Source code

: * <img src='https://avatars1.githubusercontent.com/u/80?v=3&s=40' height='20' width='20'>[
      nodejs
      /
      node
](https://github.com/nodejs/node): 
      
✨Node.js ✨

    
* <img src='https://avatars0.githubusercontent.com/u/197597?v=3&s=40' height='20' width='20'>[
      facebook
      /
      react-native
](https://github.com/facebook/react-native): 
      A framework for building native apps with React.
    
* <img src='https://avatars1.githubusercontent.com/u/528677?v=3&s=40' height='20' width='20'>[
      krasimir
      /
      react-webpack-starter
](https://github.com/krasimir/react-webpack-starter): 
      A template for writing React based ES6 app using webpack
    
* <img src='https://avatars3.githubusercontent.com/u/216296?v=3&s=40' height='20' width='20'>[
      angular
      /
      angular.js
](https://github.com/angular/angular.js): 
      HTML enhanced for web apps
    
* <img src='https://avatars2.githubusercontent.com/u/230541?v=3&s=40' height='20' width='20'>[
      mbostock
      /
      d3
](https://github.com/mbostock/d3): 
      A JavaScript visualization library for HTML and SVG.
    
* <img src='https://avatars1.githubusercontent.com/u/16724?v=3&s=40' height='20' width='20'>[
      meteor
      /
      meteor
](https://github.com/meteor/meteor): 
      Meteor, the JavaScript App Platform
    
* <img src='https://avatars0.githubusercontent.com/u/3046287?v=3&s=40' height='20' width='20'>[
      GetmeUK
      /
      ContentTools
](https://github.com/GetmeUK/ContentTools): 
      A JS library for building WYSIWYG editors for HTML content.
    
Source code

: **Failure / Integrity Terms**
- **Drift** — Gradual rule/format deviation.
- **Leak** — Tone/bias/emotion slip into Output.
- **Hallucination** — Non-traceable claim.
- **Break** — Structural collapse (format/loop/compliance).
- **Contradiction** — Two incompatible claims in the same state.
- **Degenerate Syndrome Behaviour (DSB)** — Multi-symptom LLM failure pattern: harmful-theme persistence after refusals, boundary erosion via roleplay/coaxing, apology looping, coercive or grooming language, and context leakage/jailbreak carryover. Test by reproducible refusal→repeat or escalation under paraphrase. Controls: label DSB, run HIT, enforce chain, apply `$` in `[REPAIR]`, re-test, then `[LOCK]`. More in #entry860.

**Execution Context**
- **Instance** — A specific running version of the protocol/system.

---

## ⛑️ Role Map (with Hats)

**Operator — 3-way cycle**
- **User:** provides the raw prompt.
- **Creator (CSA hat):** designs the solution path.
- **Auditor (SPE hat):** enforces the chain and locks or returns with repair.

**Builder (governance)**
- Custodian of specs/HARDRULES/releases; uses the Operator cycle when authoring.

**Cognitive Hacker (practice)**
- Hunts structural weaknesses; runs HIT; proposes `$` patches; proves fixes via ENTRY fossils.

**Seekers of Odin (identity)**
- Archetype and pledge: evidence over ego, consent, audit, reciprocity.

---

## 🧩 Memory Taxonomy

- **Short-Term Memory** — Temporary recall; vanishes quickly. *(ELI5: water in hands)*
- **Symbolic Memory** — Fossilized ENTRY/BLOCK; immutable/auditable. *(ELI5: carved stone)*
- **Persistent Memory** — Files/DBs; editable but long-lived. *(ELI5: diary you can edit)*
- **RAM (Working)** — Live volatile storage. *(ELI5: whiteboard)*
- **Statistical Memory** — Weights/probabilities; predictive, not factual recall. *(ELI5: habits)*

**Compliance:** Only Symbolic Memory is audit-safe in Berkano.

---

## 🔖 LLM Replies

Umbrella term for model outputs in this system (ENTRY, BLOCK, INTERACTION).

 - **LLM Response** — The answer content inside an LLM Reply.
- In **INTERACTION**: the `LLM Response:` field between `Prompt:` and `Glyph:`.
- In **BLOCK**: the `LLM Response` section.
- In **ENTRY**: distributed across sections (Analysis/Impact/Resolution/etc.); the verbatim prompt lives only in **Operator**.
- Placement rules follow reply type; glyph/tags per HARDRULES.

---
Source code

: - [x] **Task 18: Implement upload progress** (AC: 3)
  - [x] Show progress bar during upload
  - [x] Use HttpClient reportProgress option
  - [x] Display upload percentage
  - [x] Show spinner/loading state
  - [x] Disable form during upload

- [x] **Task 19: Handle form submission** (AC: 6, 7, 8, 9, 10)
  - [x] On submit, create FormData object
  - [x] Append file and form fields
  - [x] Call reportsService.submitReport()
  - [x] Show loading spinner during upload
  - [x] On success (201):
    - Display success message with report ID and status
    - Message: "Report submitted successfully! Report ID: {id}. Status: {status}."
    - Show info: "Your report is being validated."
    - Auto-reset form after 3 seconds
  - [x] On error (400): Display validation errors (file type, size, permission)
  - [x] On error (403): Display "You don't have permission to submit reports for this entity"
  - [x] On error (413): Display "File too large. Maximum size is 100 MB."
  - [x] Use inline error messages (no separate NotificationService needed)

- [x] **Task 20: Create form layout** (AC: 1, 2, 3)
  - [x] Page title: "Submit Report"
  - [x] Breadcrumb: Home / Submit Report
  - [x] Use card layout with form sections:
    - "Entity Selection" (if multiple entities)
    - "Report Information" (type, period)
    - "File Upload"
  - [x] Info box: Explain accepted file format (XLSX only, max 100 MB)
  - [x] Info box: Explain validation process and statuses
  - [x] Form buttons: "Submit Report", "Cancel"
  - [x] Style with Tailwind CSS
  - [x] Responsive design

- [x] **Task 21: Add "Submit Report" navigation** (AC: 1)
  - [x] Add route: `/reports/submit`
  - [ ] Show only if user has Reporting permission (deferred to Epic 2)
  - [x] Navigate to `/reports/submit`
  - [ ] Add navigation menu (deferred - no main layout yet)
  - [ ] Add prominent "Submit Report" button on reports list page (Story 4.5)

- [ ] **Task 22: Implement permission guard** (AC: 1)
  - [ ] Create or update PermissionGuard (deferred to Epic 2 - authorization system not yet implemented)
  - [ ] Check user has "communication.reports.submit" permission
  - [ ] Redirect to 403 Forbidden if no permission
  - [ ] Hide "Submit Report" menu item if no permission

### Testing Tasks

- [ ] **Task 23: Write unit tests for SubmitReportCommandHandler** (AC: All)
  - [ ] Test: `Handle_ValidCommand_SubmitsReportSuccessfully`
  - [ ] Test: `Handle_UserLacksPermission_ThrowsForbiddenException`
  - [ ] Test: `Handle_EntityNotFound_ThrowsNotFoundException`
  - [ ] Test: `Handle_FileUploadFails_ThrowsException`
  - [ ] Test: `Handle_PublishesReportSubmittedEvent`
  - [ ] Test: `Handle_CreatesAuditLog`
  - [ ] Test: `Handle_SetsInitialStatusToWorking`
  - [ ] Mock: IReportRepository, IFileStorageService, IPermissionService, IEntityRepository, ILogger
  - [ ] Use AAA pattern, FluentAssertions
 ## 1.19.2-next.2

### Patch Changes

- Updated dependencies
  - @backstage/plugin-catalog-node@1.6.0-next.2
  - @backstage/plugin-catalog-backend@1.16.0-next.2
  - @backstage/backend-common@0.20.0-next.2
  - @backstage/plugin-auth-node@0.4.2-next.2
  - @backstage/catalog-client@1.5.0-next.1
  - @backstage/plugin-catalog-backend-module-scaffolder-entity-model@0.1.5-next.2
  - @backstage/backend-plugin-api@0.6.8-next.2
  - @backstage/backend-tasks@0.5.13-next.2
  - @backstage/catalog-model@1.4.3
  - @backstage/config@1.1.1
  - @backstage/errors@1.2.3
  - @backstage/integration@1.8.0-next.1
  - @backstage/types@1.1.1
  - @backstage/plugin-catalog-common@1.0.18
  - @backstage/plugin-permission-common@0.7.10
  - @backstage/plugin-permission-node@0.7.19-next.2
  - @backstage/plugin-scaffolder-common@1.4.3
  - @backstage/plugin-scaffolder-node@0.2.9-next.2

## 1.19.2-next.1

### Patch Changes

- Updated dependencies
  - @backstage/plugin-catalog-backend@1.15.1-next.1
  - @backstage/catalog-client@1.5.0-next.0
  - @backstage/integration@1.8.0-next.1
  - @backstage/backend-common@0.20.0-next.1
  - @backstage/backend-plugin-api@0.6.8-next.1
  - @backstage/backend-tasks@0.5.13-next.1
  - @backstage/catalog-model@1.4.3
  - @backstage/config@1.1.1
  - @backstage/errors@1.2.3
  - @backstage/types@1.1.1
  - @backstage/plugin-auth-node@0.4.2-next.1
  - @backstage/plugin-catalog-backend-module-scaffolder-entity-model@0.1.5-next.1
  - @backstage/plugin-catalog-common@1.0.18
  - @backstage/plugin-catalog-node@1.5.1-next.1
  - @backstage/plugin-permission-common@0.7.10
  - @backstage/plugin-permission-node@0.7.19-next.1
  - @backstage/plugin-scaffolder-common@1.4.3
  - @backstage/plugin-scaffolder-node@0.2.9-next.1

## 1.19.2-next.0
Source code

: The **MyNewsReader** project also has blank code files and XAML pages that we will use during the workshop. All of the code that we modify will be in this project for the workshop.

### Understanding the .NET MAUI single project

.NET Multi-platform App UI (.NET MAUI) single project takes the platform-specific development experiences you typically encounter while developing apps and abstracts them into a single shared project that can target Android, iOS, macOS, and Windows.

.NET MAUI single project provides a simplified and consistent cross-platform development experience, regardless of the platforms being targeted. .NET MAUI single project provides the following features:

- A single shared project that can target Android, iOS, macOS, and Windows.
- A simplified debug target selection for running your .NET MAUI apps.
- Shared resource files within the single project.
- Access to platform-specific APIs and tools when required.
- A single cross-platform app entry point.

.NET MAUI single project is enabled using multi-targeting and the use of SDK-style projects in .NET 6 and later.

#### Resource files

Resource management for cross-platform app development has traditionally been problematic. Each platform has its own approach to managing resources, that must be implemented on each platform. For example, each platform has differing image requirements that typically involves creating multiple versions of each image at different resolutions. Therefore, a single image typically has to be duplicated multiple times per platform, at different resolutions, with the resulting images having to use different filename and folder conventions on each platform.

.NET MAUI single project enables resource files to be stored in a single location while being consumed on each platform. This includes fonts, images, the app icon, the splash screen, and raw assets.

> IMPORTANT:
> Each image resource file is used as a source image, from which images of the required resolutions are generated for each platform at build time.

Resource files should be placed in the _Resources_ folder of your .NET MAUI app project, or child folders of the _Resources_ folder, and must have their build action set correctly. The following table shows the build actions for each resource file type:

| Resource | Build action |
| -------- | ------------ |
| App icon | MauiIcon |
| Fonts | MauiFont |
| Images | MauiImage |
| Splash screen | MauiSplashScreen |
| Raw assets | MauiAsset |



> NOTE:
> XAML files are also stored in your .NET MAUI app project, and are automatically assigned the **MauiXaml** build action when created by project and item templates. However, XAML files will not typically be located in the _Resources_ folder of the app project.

_ _ _

## What is being asked:
Please copy out every line in the listing that has the string "following".

## Answer to this problem:
.NET MAUI single project provides a simplified and consistent cross-platform development experience, regardless of the platforms being targeted. .NET MAUI single project provides the following features:
Resource files should be placed in the _Resources_ folder of your .NET MAUI app project, or child folders of the _Resources_ folder, and must have their build action set correctly. The following table shows the build actions for each resource file type:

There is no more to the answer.